Dan ternyata itu adalah–


"Kakak Million? Itu suara kak Milli bukan?", Kaget Amber sambil berbisik di dekat telinga Ajax.


Ajax hanya bisa membalas dengan anggukan, karena saking terkejut membuat dia takut akan bersuara lebih kuat dari Amber.


Namun dia beneran tidak menyangka kalau kak Million, odang yang selama ini bekerja dan dekat dengan Prod.Swis adalah orang dalam dari para penyusup itu.


Mereka berdua pun mulai lebih serius mendengar percakapan dari orang-orang itu.


"Apa menurutmu (Dia) orang itu yang membawa mereka?", Tanya balik orang tersebut.


"Itu tidak akan terjadi, karena orang itu juga tau seperti apa antek-anteknya CIA", Bales Million kepada temannya itu.


*Khatook!


"!!"


Seketika Million dan temannya mendapatkan pesan dari teman mereka yang lain.
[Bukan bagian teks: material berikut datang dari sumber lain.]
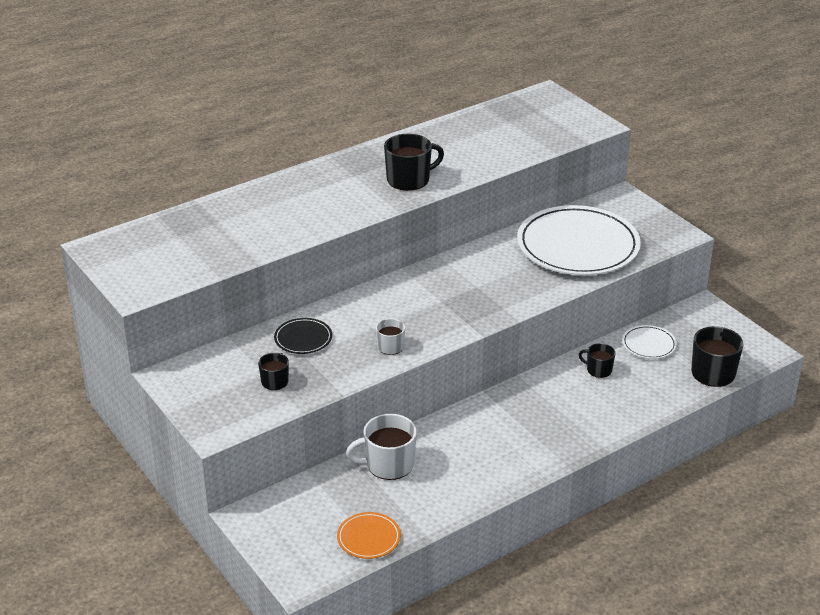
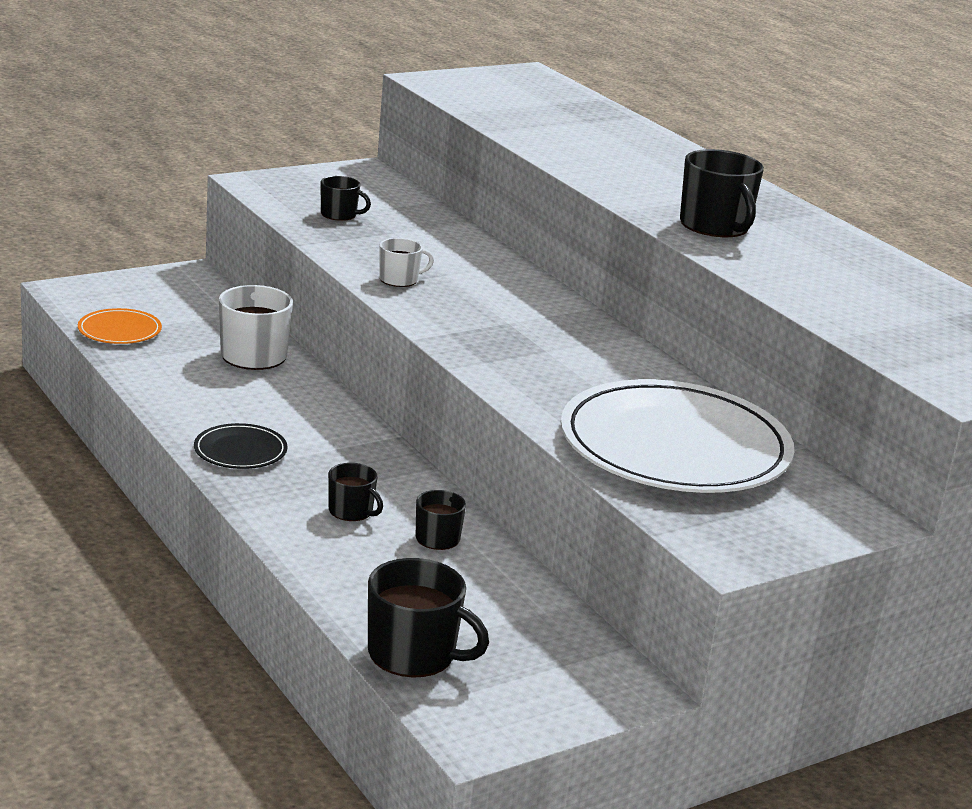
camera: 90 degrees right, 10 degrees down
(303, 338) = (428, 235): black plate -> black plate (240, 451)
(584, 403) = (351, 511): none -> black mug
(649, 344) = (508, 600): white plate -> none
"Hmmm? Lantai 3 sudah di kuasai oleh CIA, sebaikanya kita kesana" Ucap Million kepada temannya itu dan mereka langsung bergegas mengunjunginya.


Ajax dan Amber sampai keringat dingin, otak mereka serasa mau meledak.
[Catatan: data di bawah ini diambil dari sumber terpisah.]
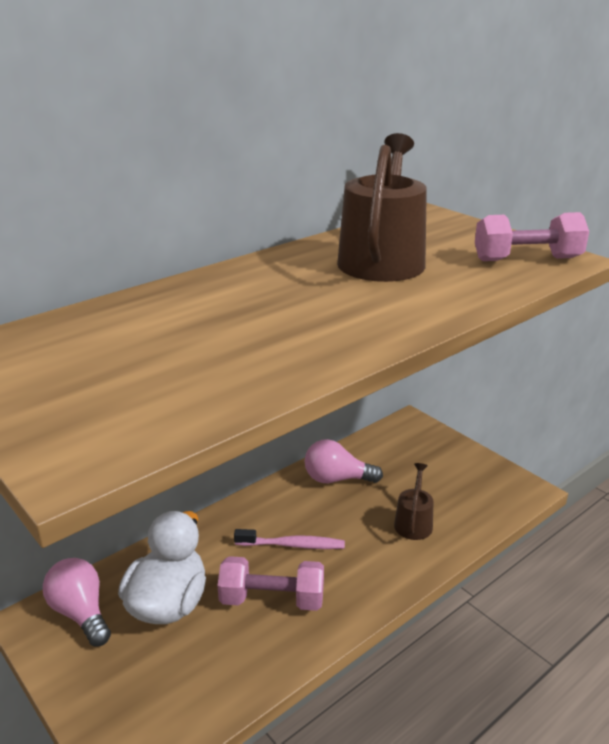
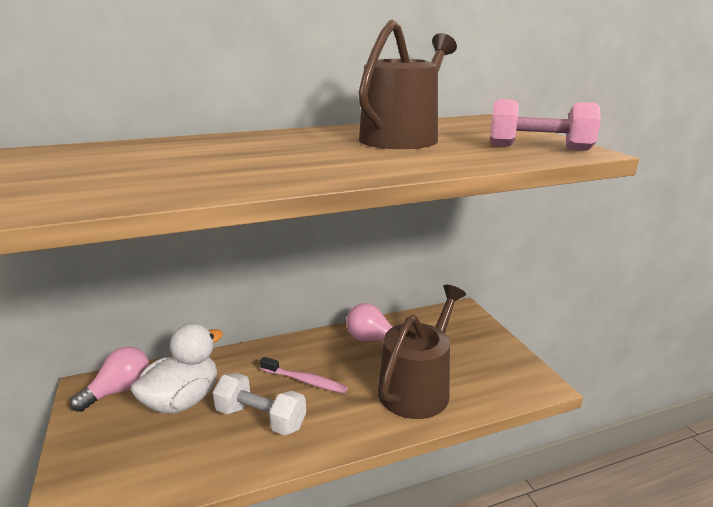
camera: 20 degrees right, 5 degrees down
(81, 613) = (120, 391): pink light bulb -> pink light bulb turned 60 degrees clockwise
(272, 600) = (260, 418): pink dumbbell -> white dumbbell
(413, 522) = (418, 387): brown watering can -> brown watering can, size x2.00

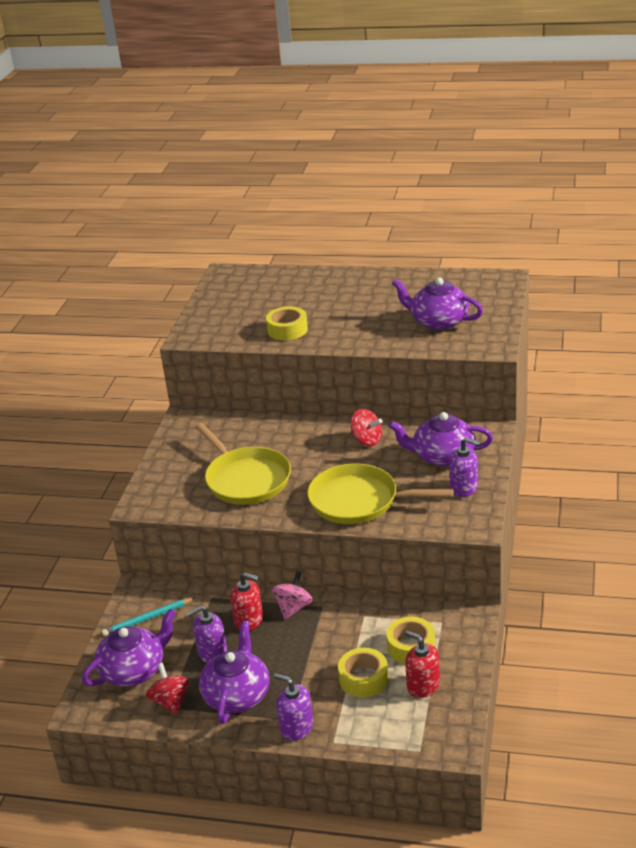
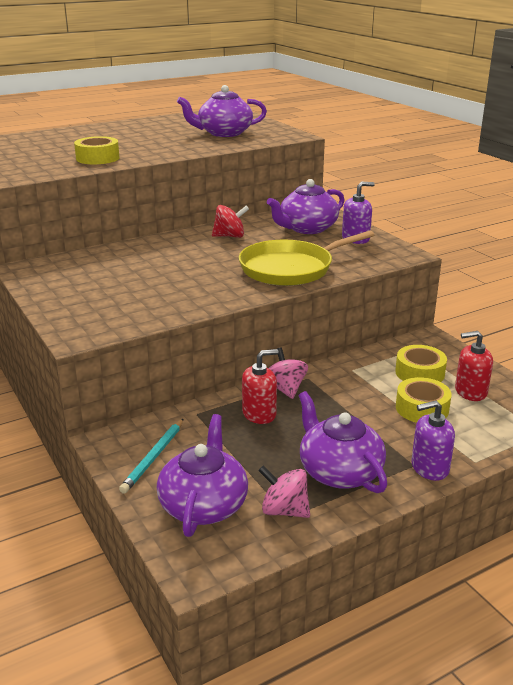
camera: 45 degrees left, 5 degrees down
(170, 701) = (284, 510): red spinning top -> pink spinning top
(212, 653) = (264, 452): purple soap dispenser -> none
(246, 479) = (163, 286): yellow pan -> none

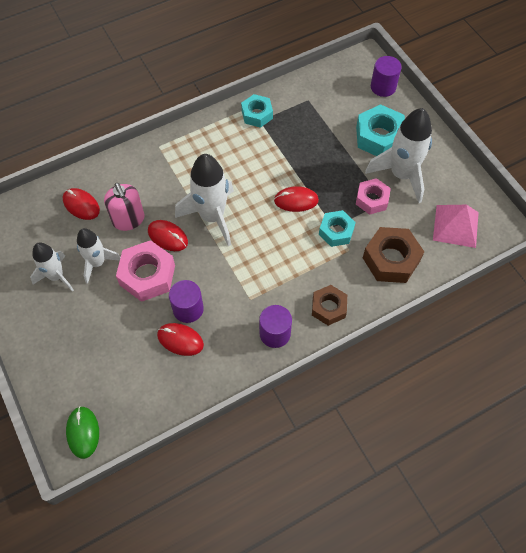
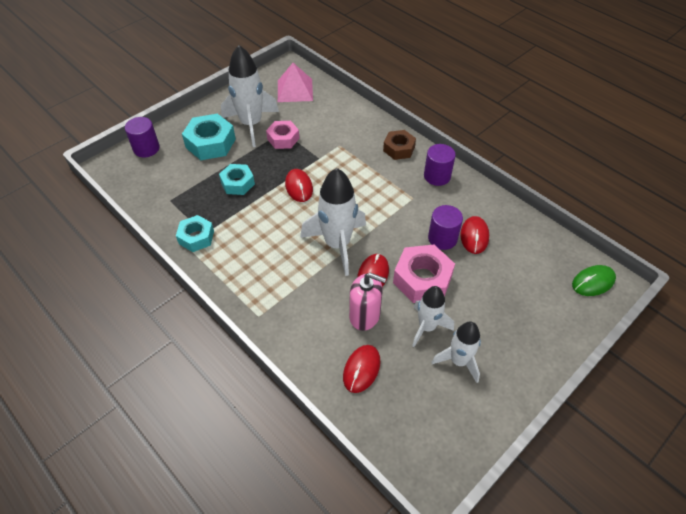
camera: 105 degrees left, 10 degrees down
(128, 219) = (364, 315): pink soap dispenser -> pink soap dispenser turned 60 degrees clockwise
(336, 231) = (324, 155): turquoise nut -> turquoise nut (237, 183)
(391, 259) = (339, 120): brown nut -> none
Mereka berdua lalu mencoba kemana saja asalkan tempat tersebut aman, namun Amber tidak sanggup berdiri karena rasa takutnya itu sudah membekukan kakinya.


"Ajaax...", Saut amber, matanya sudah penuh genangan air dan ingin menangis, namun dia tau kalau dia menangis akan ada yang mendengar tangisannya nanti.


Dengan cepat Ajax mengelap air matanya Amber dengan ujung lengan bajunya.


"Shhh tenang Amber, kita akan baik-baik saja, Sebaiknya kita ke asrama saja lewat tangga daru—", Baru juga mau memutuskan destinasi, Seekor kupu-kupu berwarna merah menghampiri mereka.


"Huh?" Amber yang tadinya bergenang air mata menjadi tenang karena dia tau Kupu-kupu merah itu adalah Kekuatannya Vi–


"Victoria... Victor! di mana kamu, kamu bisa dengar kami? Lobby utama sudah di kepung orang aneh... Aku dan Amber kejebak di sini", Jelasnya kepada kupu-kupu itu.


"Darimana kamu tau ini kekuatannya Victor?", Tanya Amber dengan heran.


"Lah kamu juga bagaimana tau?", Tanya balik Ajax ke Amber.